In that, Sebastian was linking to the post I had here about a Cal State campus being locked down because someone saw an out of uniform ROTC kid walking back to his dorm with a parade rifle. The firestorm got started because initially Sebastian misidentified the gun as an M16, then I pointed out that it was actually a de-commed drill rifle and I figured end of discussion.
Seems as I wrong, as some people took exception to this comment.
If I saw someone openly carrying what looked like an M16 around campus, I’d probably be a little alarmed too.

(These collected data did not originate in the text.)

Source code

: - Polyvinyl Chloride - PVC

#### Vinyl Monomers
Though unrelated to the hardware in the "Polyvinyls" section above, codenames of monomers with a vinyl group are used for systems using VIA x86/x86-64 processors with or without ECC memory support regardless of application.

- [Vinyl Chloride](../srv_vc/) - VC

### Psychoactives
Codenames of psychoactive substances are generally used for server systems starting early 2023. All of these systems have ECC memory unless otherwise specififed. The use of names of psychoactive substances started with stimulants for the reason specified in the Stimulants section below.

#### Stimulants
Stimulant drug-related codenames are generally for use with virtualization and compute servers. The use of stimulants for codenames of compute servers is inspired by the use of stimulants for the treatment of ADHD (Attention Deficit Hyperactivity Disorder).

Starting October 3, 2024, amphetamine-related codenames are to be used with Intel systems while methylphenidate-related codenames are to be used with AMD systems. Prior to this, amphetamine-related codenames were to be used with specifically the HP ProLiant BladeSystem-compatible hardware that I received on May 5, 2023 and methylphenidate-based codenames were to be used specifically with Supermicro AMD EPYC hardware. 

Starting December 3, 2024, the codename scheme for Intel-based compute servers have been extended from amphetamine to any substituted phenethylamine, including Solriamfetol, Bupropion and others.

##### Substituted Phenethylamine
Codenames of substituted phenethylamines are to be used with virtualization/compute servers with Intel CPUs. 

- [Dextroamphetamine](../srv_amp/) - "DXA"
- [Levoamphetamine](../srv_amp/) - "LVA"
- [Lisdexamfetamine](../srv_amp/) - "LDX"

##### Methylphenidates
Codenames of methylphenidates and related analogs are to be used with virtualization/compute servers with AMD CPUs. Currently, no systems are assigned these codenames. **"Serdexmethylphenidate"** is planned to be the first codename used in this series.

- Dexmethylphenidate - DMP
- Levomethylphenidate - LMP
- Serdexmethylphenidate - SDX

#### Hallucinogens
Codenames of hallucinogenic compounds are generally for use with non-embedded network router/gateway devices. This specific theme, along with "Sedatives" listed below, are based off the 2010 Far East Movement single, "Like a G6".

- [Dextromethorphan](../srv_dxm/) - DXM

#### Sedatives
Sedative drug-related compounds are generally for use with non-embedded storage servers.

This sparked a discussion about why you or I would be alarmed if I saw someone, not in a uniform, toting an AR around a college campus. The side of the argument opposite mine is of the belief that you shouldn’t be alarmed by it, because there’s nothing inherently threatening about someone with a rifle, and I can understand that point to a certain extent. Sebastian and I (and others) feel as though the context of the situation (kid on campus with gun out of uniform) would be sufficient to raise the hair on my neck and cause a certain level of alarm…at least until I’d had time to assess the situation. That’s the key part; I would be alarmed because seeing a rifle on a college campus is not a normal situation, and things that are outside the norm (especially when they involve firearms) are sufficient to alarm me.
My alarm would only last as long as it took me to examine the situation, for example, if that same rifle was being carried safely and the carrier him (or her) self didn’t trip any other perceptual alarms, I’d file it under “that’s odd” and be on my way.
My part in the conversation took a bad turn when I expressed a deep sense of frustration with a commenter who has been a long-time reader of both Sebastian and myself. My frustration wasn’t based on the current conversation, but rather the history of discussions that we’d previously had wherein I oft felt like I was slamming my head into a rather stubborn brick wall. The wall didn’t notice, and I ended up with a headache.
I’ve expressed before that I believe that open carry is a good thing, and that I’d like to be back in place where the open carrying and display of firearms is considered acceptable in public; but we’re not there right now. This is where I often come to the divide with other supporters of open carry, because I don’t feel like we should all strap iron on and go play outside. Just like concealed carry, open carry is about moving in stages; we’re not going to win by tying on a hog leg and going to market.
Rather, I feel like open carry needs to be gradually pushed into public awareness, because if you want it to be accepted, you can’t go around scaring middle-class soccer moms. That means that open carry on college campuses is pretty much out the window for now (with the possible exception of Utah), and so is open carry in a lot of other places for the same reason.
Virginia is a good example of how open carry can proceed in a good manner; because they have a culture of it, and because VCDL does a great job with that local issue, they have begun to really foster an environment where open carry can thrive. It’s all about moving incrementally; and I think they’re doing a good job.
I’ve said before that I support open carry, because it’s well in line with my personal philosophy; I continue to support open carry. But I support doing it intelligently, don’t go walking around a bunch of cops with a .45 tied on and swagger about with a “this is legal you can’t touch me” attitude, because that hurts our case. Same with toting your drill rifle openly on a California campus, even though it’s a deactivated rifle it doesn’t help our case. Open carry, but do it intelligently. Don’t scare whitey.